All You Need to Know About Dungeness Crab
Dungeness crabs are intriguing animals with a rich history! Please have a look at all there is to know about Dungeness crabs, from their size and origins to how to capture and cook them! Find more info about: Dungeness Crab legs
What exactly are Dungeness Crabs?
Cancer magister is the Latin name for Dungeness crab, and it is recognized by the Integrated Taxonomic Information System. This Latin name, however, is commonly connected with the zodiac sign “cancer.” Even while that specific zodiac sign does not symbolize the crab, few people realize that cancer magister stands for Dungeness crab!
The Dungeness crab, known by its Latin name Metacarcinus magister, is named after its productive site, Dungeness Spit, located near the Juan de Fuca Strait in Northwest Washington. It is also named after a beach in England.
What distinguishes the Dungeness crab?
Dungeness crabs are 4-5 years old, spherical with a smooth fan-shaped shell. They molt regularly, with smaller crabs more frequently and bigger ones biannually until sexual maturity. Females reproduce during the soft-shell molted period, generating multiple fertilized eggs. Dungeness crabs are found in muddy ocean floors and eelgrass beds, consuming clams, crustaceans, prawns, and worms. They have a clean diet and use claws to crack shells to access flesh. They can live up to 13 years, with males typically collected at four.
Crabbing Season for Dungeness Crab
Dungeness crabs can be easily caught with practice and competence. South Beach or the Historic Bayfront are popular locations for crabbing, while charters can be hired for boating. However, it’s important to be aware of Oregon Sport Fishing limitations and use only three pieces of crab gear. Targeting Dungeness crabs from late summer to early autumn is recommended. Most of the country’s Dungeness crabs are found in California, Oregon, and Washington. In 2014, fishermen collected 53 million pounds of Dungeness crabs, bringing in $169 million, accounting for about a quarter of the Pacific region’s fishing business.

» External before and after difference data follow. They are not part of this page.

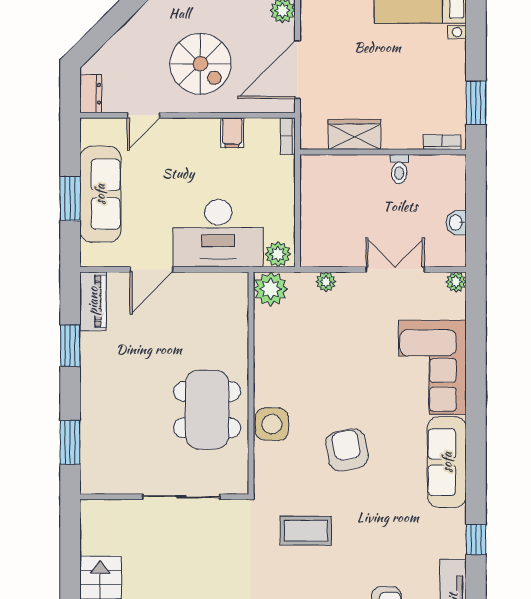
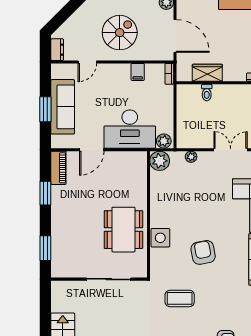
spiral stairs: (200, 64) -> (120, 33), turned -90
door: (297, 70) -> (175, 36), swing flipped
toilet: (399, 169) -> (207, 93), moved

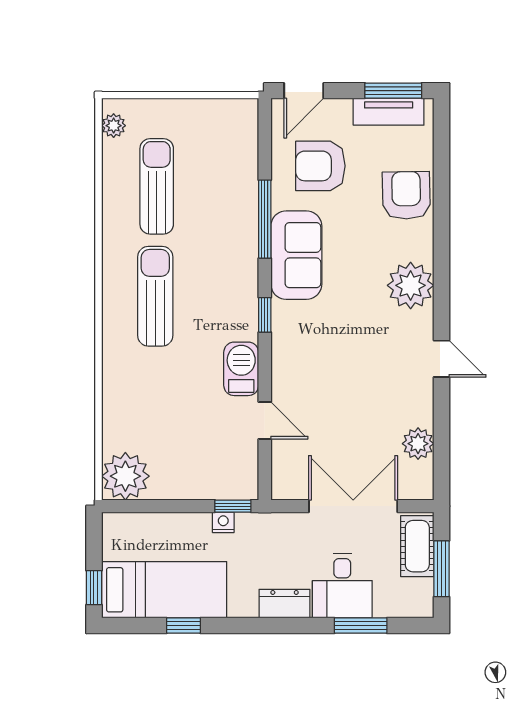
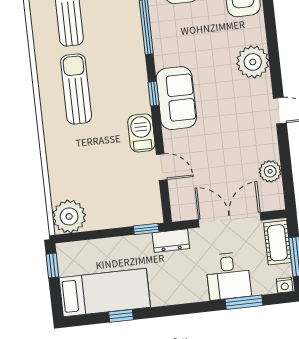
sofa: (296, 255) -> (176, 98), moved
nightstand: (223, 522) -> (285, 285), moved, turned 180
window: (94, 588) -> (52, 266), moved
dresser: (285, 604) -> (171, 241), moved, turned 180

Dungeness Crab Cleaning and Cooking
To clean a Dungeness crab, boil or steam it. Boiling involves salting water, seasoning with spices, and simmering for 10-15 minutes. Steaming involves filling a large saucepan with salt water, placing the crab in a steamer basket, and covering the pot. Allow 15-20 minutes before removing the crab. After completing these procedures, cool the crab and remove its apron, carapace, gills, and mandibles.

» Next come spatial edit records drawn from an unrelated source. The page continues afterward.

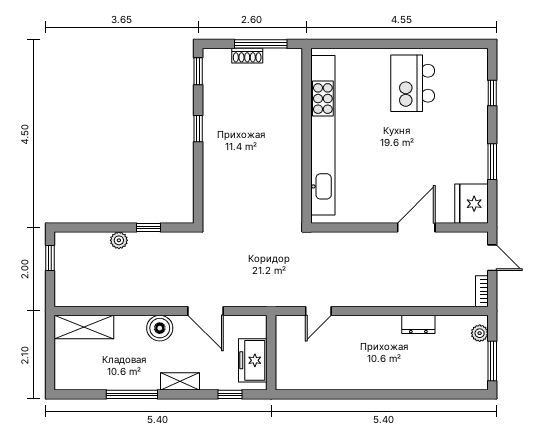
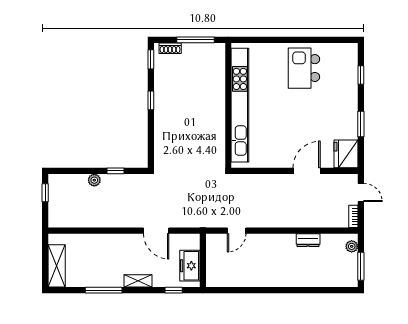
shoe rack: (247, 56) -> (170, 48), moved
shelving: (84, 327) -> (57, 266), moved, turned 90
boiler: (160, 328) -> (123, 243), removed

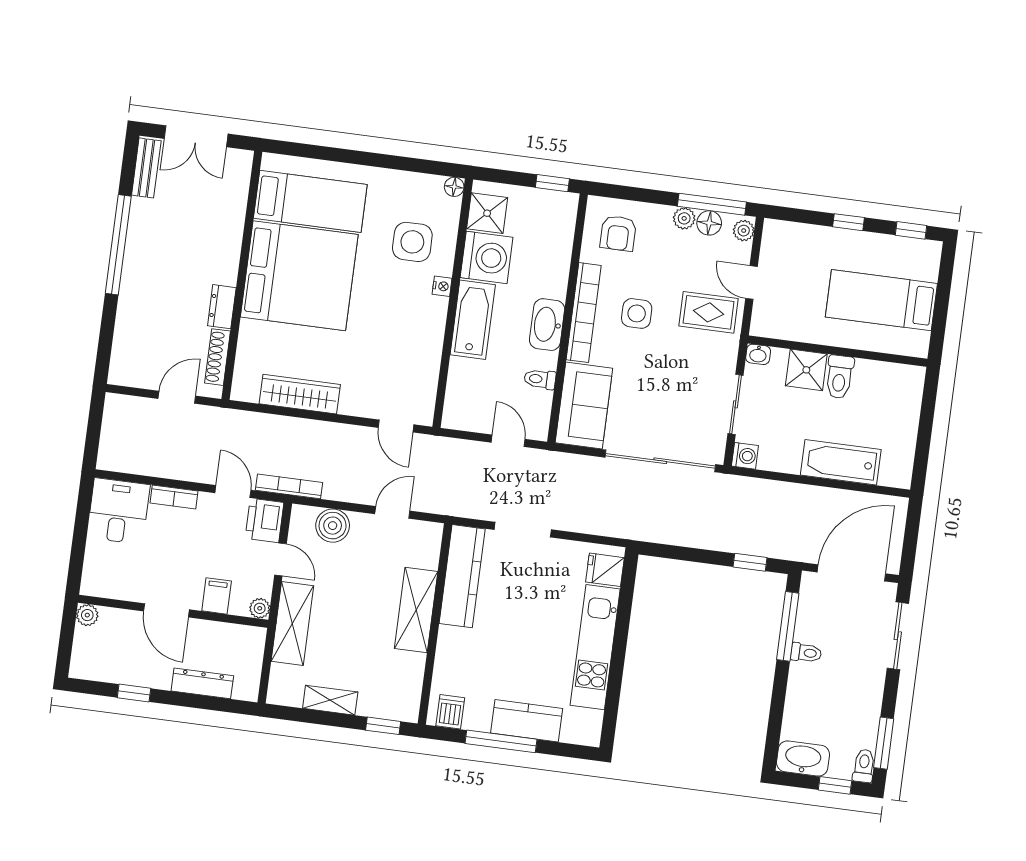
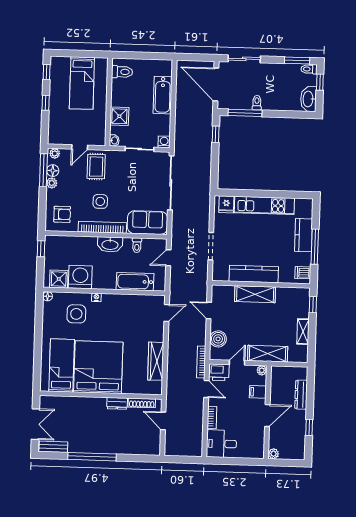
bathtub: (473, 320) -> (135, 282), moved
toilet: (839, 377) -> (122, 72), moved
door: (233, 491) -> (206, 389), swing flipped
kitchen counter: (462, 576) -> (254, 274), moved

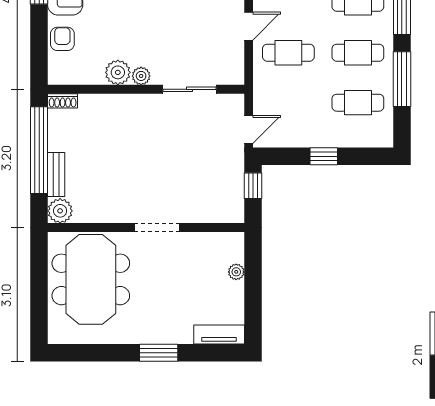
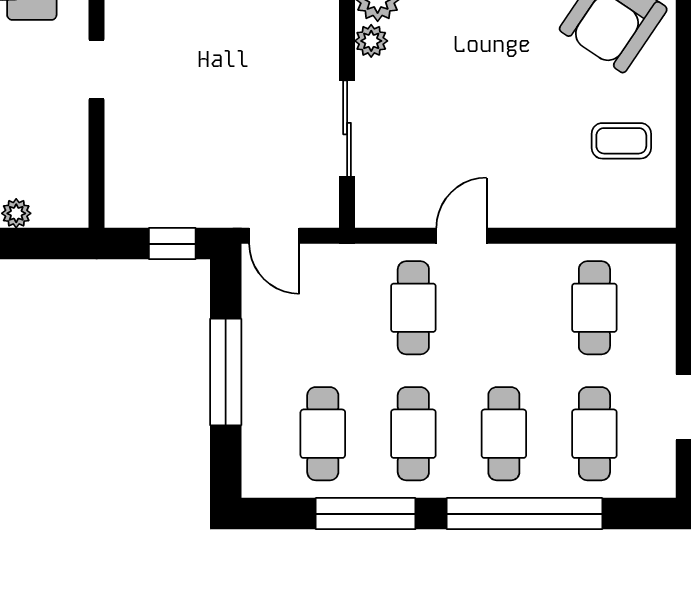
door: (249, 26) -> (461, 236), swing flipped
window: (324, 156) -> (226, 372), width x2.17
doorway: (157, 228) -> (97, 70), width x0.73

After that, rinse the crab clean and use it in a variety of dishes, including:
- Dungeness crab steamed
- Oven-roasted The Dungeness crab
- Garlic butter sautéed The Dungeness crab
- Cakes with Dungeness crab
- Gumbo with Dungeness crab boil
- And even more!
Discover Dungeness crab knowledge, fishing tips, Newport facts, and charter services through our blog entries and informative Newport articles.